Hi Brianna,
I am also MTF and I have faced the same issue.  I am pre-op and I didn't start HRT until literally today, but I have been using female bathrooms for the past couple years when I am running around as my preferred gender (that was rare two years ago, fairly frequent now but I am not full time).  I am hoping to be more presentable several months or a year from now as HRT kicks in, and with FFS in the future, but I can't hold off and not pee until then... 
I have never encountered any hostility or problems in any bathroom - ever.  Earlier on I discovered my fears were my own, as if the earth would stop turning if I did something wrong (and what I was doing wasn't even slightly wrong).  What works for me is to show self-confidence even if I don't have it at that particular moment.  Act like you are supposed to be there and you won't get questioned.  
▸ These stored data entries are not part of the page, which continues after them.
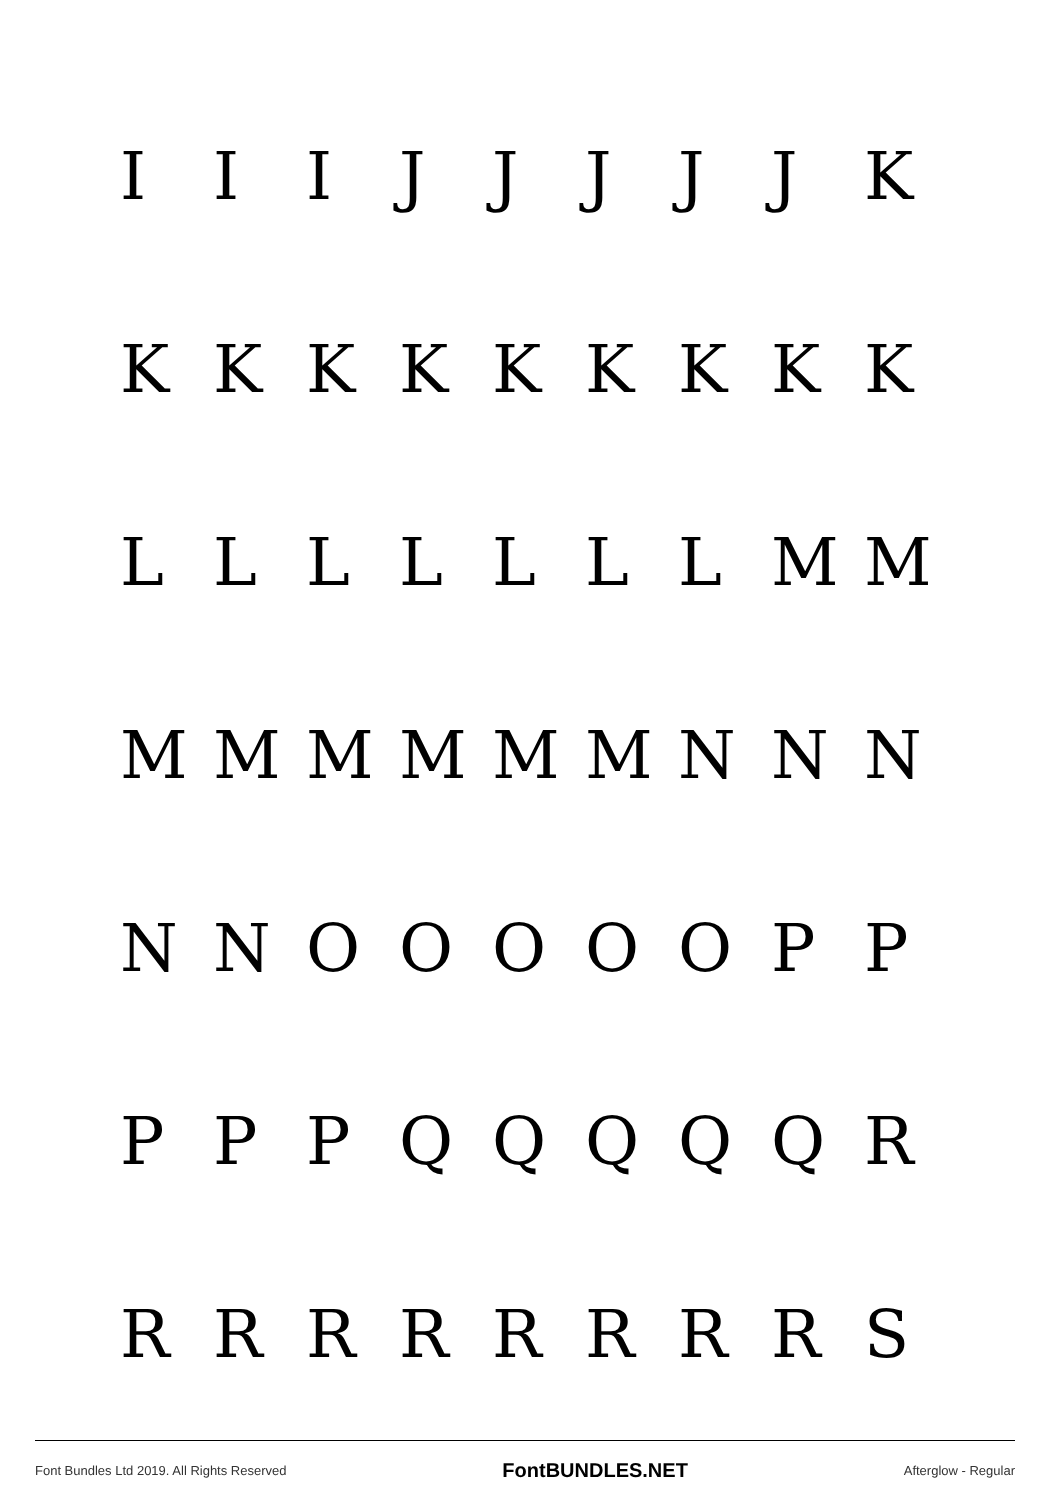I I I J J J J J K
K K K K K K K K K
L L L L L L L M M
M M M M M M N N N
N N O O O O O P P
P P P Q Q Q Q Q R
R R R R R R R R S
Font Bundles Ltd 2019. All Rights Reserved
FontBUNDLES.NET
Afterglow - Regular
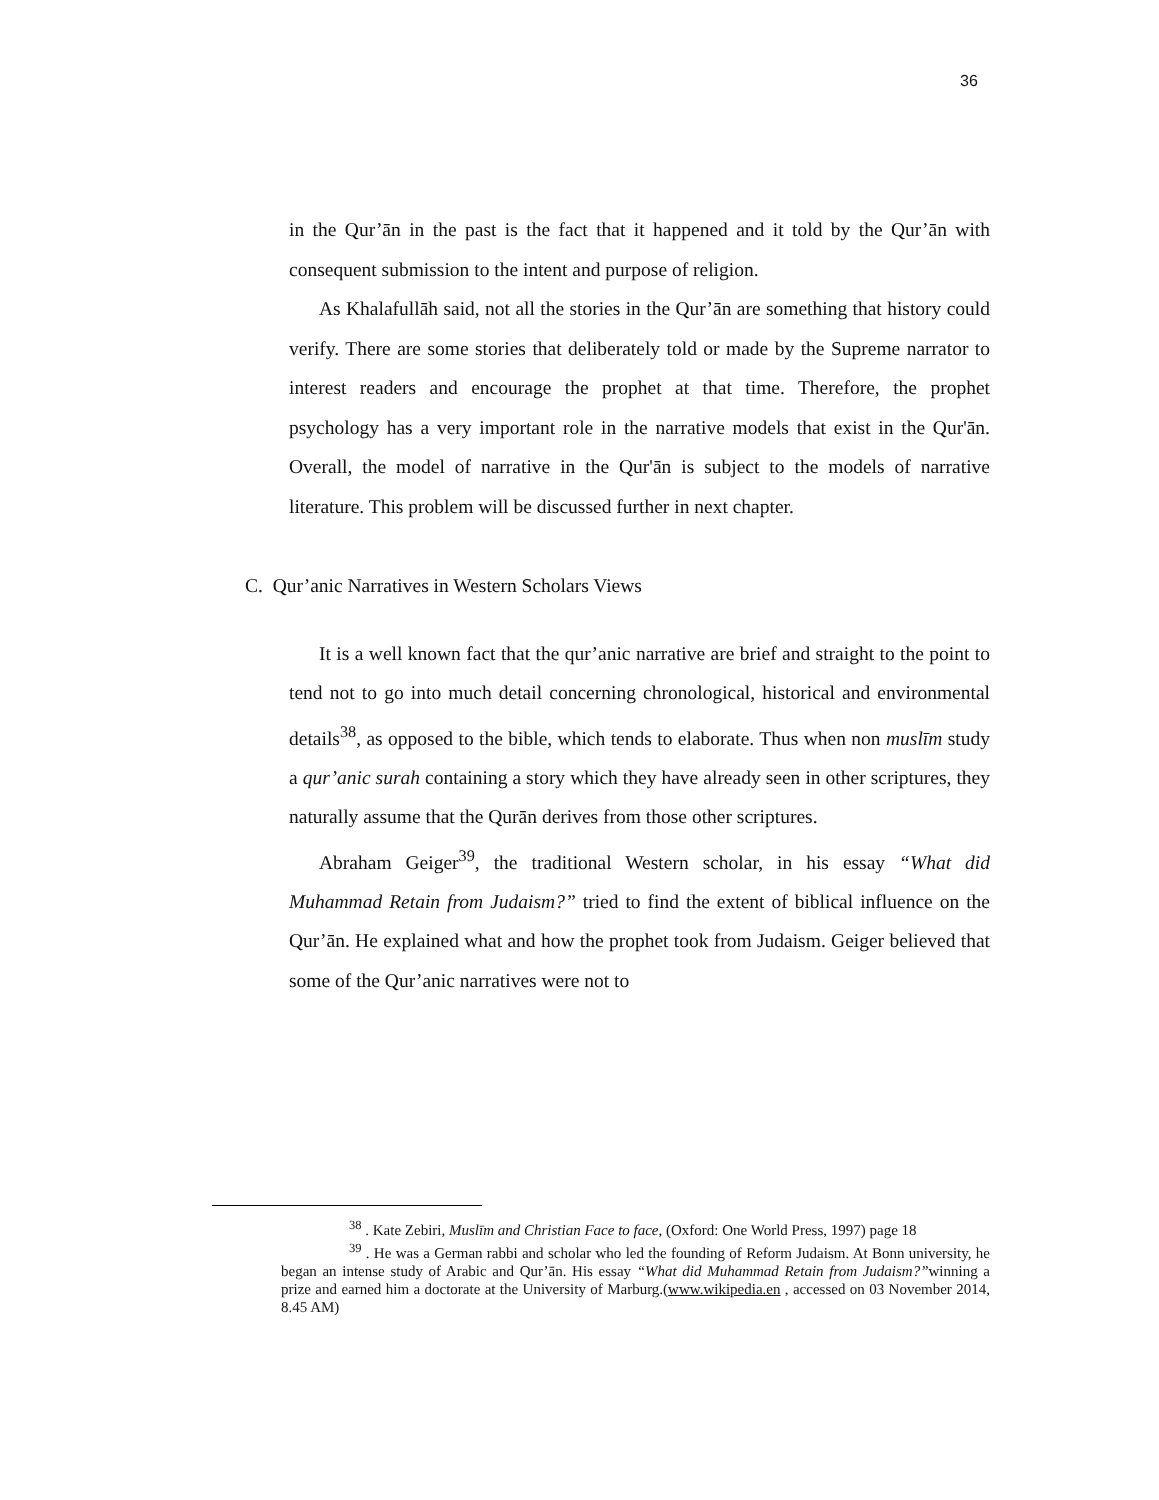36
in the Qur’ān in the past is the fact that it happened and it told by the Qur’ān with consequent submission to the intent and purpose of religion.
As Khalafullāh said, not all the stories in the Qur’ān are something that history could verify. There are some stories that deliberately told or made by the Supreme narrator to interest readers and encourage the prophet at that time. Therefore, the prophet psychology has a very important role in the narrative models that exist in the Qur'ān. Overall, the model of narrative in the Qur'ān is subject to the models of narrative literature. This problem will be discussed further in next chapter.
C. Qur’anic Narratives in Western Scholars Views
It is a well known fact that the qur’anic narrative are brief and straight to the point to tend not to go into much detail concerning chronological, historical and environmental details<sup>38</sup>, as opposed to the bible, which tends to elaborate. Thus when non muslīm study a qur’anic surah containing a story which they have already seen in other scriptures, they naturally assume that the Qurān derives from those other scriptures.
Abraham Geiger<sup>39</sup>, the traditional Western scholar, in his essay “What did Muhammad Retain from Judaism?” tried to find the extent of biblical influence on the Qur’ān. He explained what and how the prophet took from Judaism. Geiger believed that some of the Qur’anic narratives were not to
<sup>38</sup> . Kate Zebiri, Muslīm and Christian Face to face, (Oxford: One World Press, 1997) page 18
<sup>39</sup> . He was a German rabbi and scholar who led the founding of Reform Judaism. At Bonn university, he began an intense study of Arabic and Qur’ān. His essay “What did Muhammad Retain from Judaism?”winning a prize and earned him a doctorate at the University of Marburg.(www.wikipedia.en , accessed on 03 November 2014, 8.45 AM)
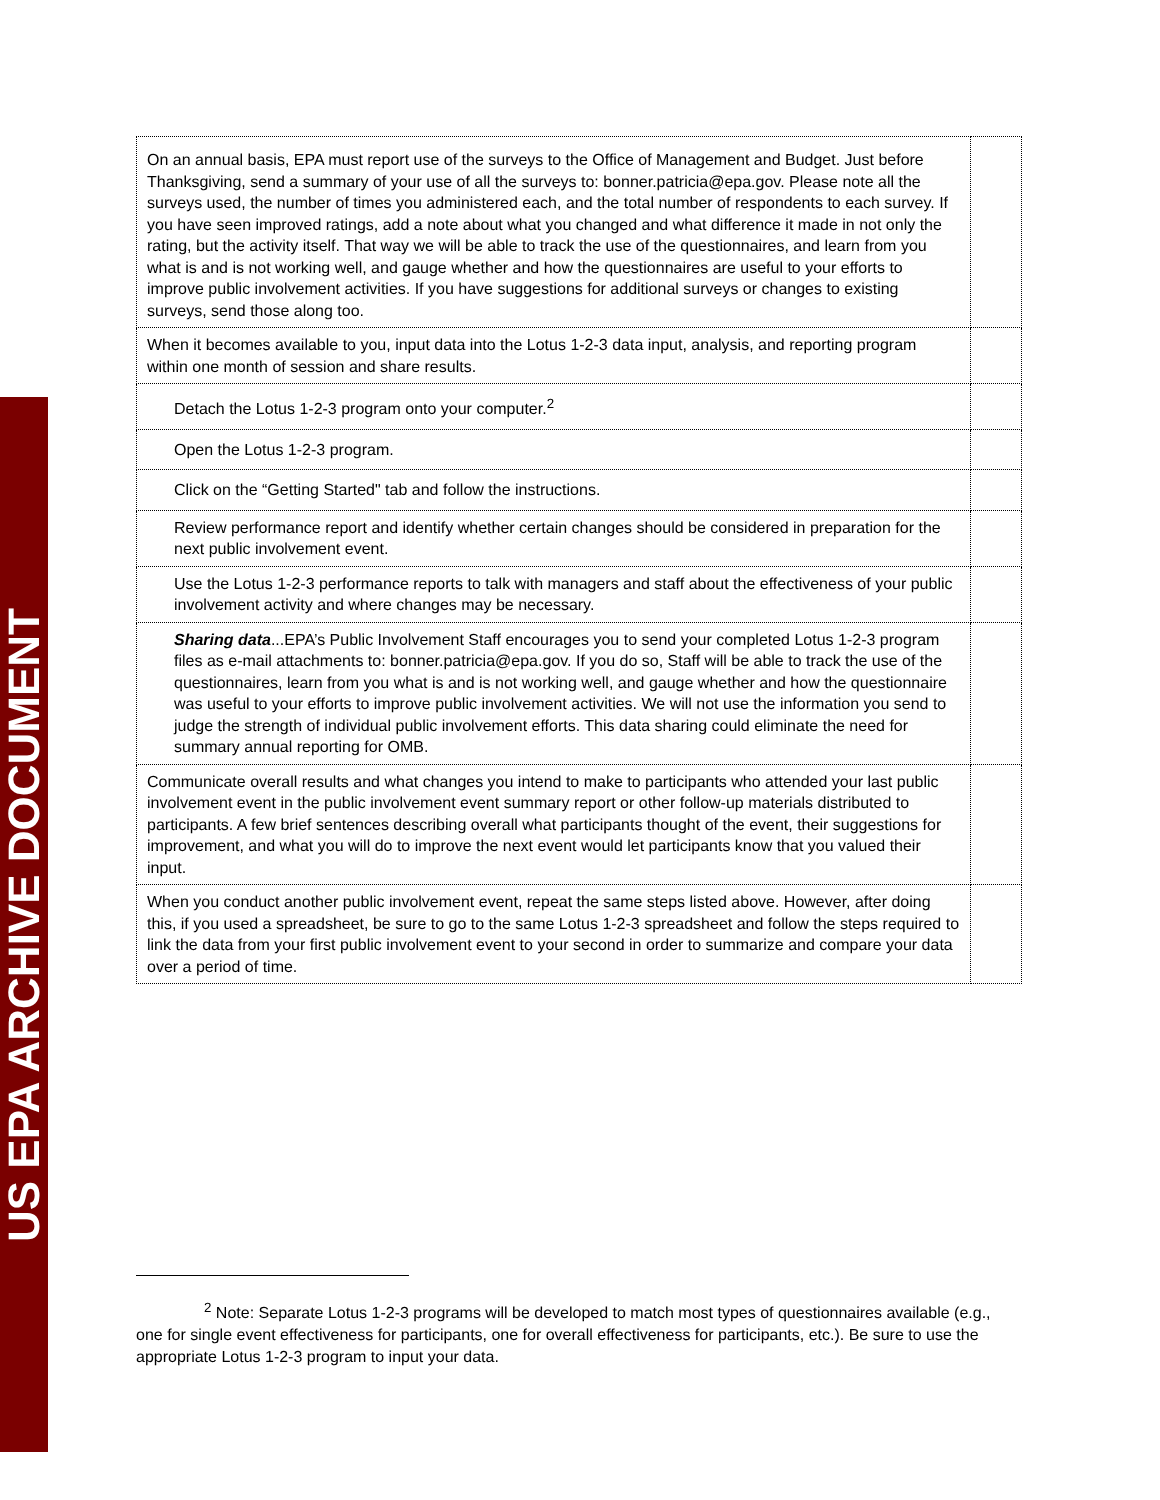US EPA ARCHIVE DOCUMENT
| On an annual basis, EPA must report use of the surveys to the Office of Management and Budget. Just before Thanksgiving, send a summary of your use of all the surveys to: bonner.patricia@epa.gov. Please note all the surveys used, the number of times you administered each, and the total number of respondents to each survey. If you have seen improved ratings, add a note about what you changed and what difference it made in not only the rating, but the activity itself. That way we will be able to track the use of the questionnaires, and learn from you what is and is not working well, and gauge whether and how the questionnaires are useful to your efforts to improve public involvement activities. If you have suggestions for additional surveys or changes to existing surveys, send those along too. | |
| When it becomes available to you, input data into the Lotus 1-2-3 data input, analysis, and reporting program within one month of session and share results. | |
| Detach the Lotus 1-2-3 program onto your computer.<sup>2</sup> | |
| Open the Lotus 1-2-3 program. | |
| Click on the “Getting Started" tab and follow the instructions. | |
| Review performance report and identify whether certain changes should be considered in preparation for the next public involvement event. | |
| Use the Lotus 1-2-3 performance reports to talk with managers and staff about the effectiveness of your public involvement activity and where changes may be necessary. | |
| Sharing data ...EPA’s Public Involvement Staff encourages you to send your completed Lotus 1-2-3 program files as e-mail attachments to: bonner.patricia@epa.gov. If you do so, Staff will be able to track the use of the questionnaires, learn from you what is and is not working well, and gauge whether and how the questionnaire was useful to your efforts to improve public involvement activities. We will not use the information you send to judge the strength of individual public involvement efforts. This data sharing could eliminate the need for summary annual reporting for OMB. | |
| Communicate overall results and what changes you intend to make to participants who attended your last public involvement event in the public involvement event summary report or other follow-up materials distributed to participants. A few brief sentences describing overall what participants thought of the event, their suggestions for improvement, and what you will do to improve the next event would let participants know that you valued their input. | |
| When you conduct another public involvement event, repeat the same steps listed above. However, after doing this, if you used a spreadsheet, be sure to go to the same Lotus 1-2-3 spreadsheet and follow the steps required to link the data from your first public involvement event to your second in order to summarize and compare your data over a period of time. | |
<sup>2</sup> Note: Separate Lotus 1-2-3 programs will be developed to match most types of questionnaires available (e.g., one for single event effectiveness for participants, one for overall effectiveness for participants, etc.). Be sure to use the appropriate Lotus 1-2-3 program to input your data.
I'll admit the first time I used the women's restroom I felt like the entire planet was going to stare and point.  I was so relieved it was empty.  (The restroom, not the planet).  Took about a half dozen times to get even slightly confident about it.  At the other extreme, I was at Ikea the other day and the women's restroom there is like a chat room or social club.  I am gradually learning women's restrooms are a handy place to adjust makeup, people do that all the time.  
I am very sorry to hear you had such a bad experience on this topic when you were younger.  There is no excuse for physical abuse but the past cannot be changed.  I hope you also have some good memories from that age.  That is probably causing you even worse fears than the ones I had to overcome.  I don't know if you are seeing a counselor or therapist, but if you are I would suggest you bring this up with them.  Either way, please know you are not alone in this.